As commercial landlords in New York City look for ways to sweeten leasing deals for tenants who might otherwise be lured by the trappings of brand new, amenity-laden office buildings, industry veterans acknowledge there is high demand for quality - and originality. 

Speaking to the New York Post, Todd Soloway, head of Pryor Cashman's Real Estate Litigation and Hotel + Hospitality Groups, examined how this rise in new development is impacting the leasing market. 

Seeking out distinctive features like customized build-outs, terraces and community spaces, tenants now want their offices to reflect the identity of their businesses. As a result, areas like Manhattan's Meatpacking District, long known as a hub for nightlife, are drawing the attention of developers looking to capitalize on the unique spaces and neighborhood qualities that appeal to commercial tenants. One such project, an entirely new 40 10th Ave., currently under development by Aurora Capital and William Gottlieb Real Estate, is set to open in 2019. 

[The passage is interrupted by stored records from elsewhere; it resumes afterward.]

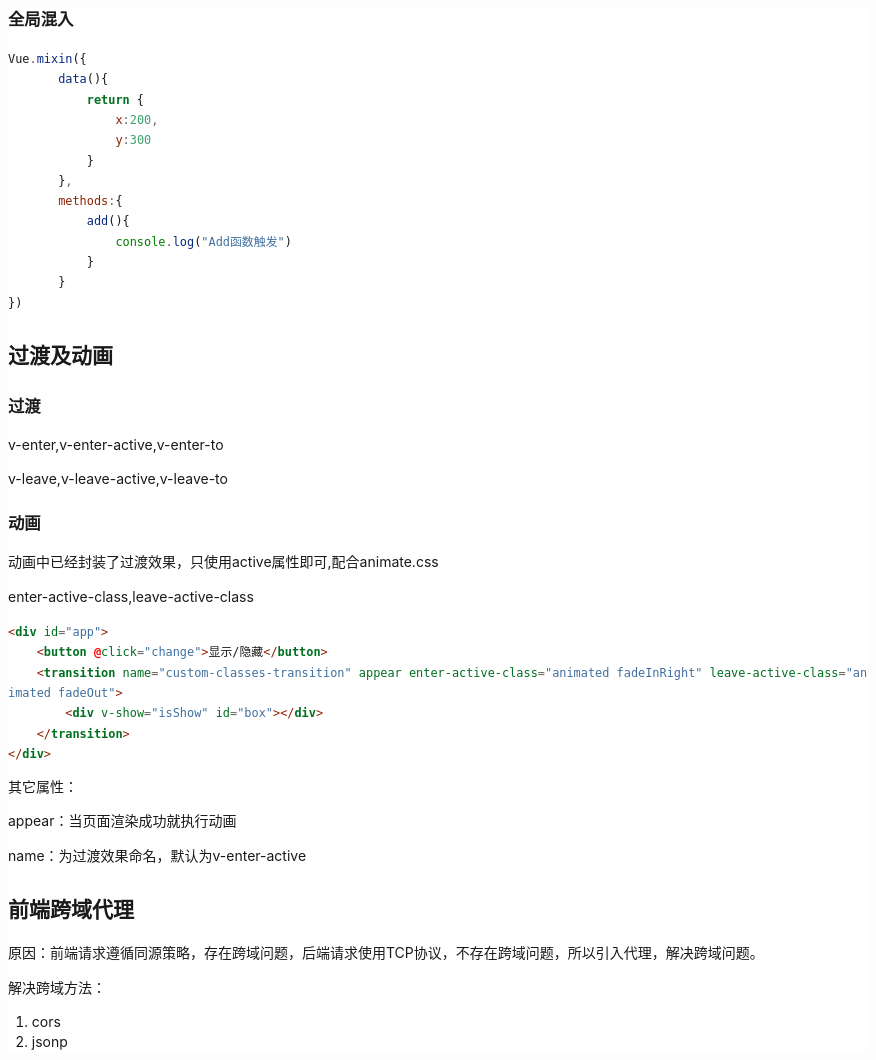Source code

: ### 全局混入

```javascript
Vue.mixin({
       data(){
           return {
               x:200,
               y:300
           }
       },
       methods:{
           add(){
               console.log("Add函数触发")
           }
       }
})
```

## 过渡及动画


### 过渡

v-enter,v-enter-active,v-enter-to

v-leave,v-leave-active,v-leave-to


### 动画

动画中已经封装了过渡效果，只使用active属性即可,配合animate.css

enter-active-class,leave-active-class

```html
<div id="app">
    <button @click="change">显示/隐藏</button>
    <transition name="custom-classes-transition" appear enter-active-class="animated fadeInRight" leave-active-class="animated fadeOut">
        <div v-show="isShow" id="box"></div>
    </transition>
</div>
```

其它属性：

  appear：当页面渲染成功就执行动画

  name：为过渡效果命名，默认为v-enter-active


## 前端跨域代理

原因：前端请求遵循同源策略，存在跨域问题，后端请求使用TCP协议，不存在跨域问题，所以引入代理，解决跨域问题。

解决跨域方法：
   1. cors
   2. jsonp <script>标签的src属性，不用遵循同源策略
   3. proxy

In other more commercially-established neighborhoods, such as Park Avenue in Midtown Manhattan, redevelopment of older office buildings has left companies in need of space to ride out extended periods of construction. Finding itself in that scenario, JPMorgan has temporarily abandoned its 270 Park Avenue headquarters as redevelopment begins, "leasing up and down Park Avenue in a ripple effect," Soloway explained. Other industry insiders agree, saying JPMorgan's leases and highly-anticipated new headquarters have reinvigorated value in Midtown.

This all bodes well for New York's commercial real estate market - especially if you're a tenant.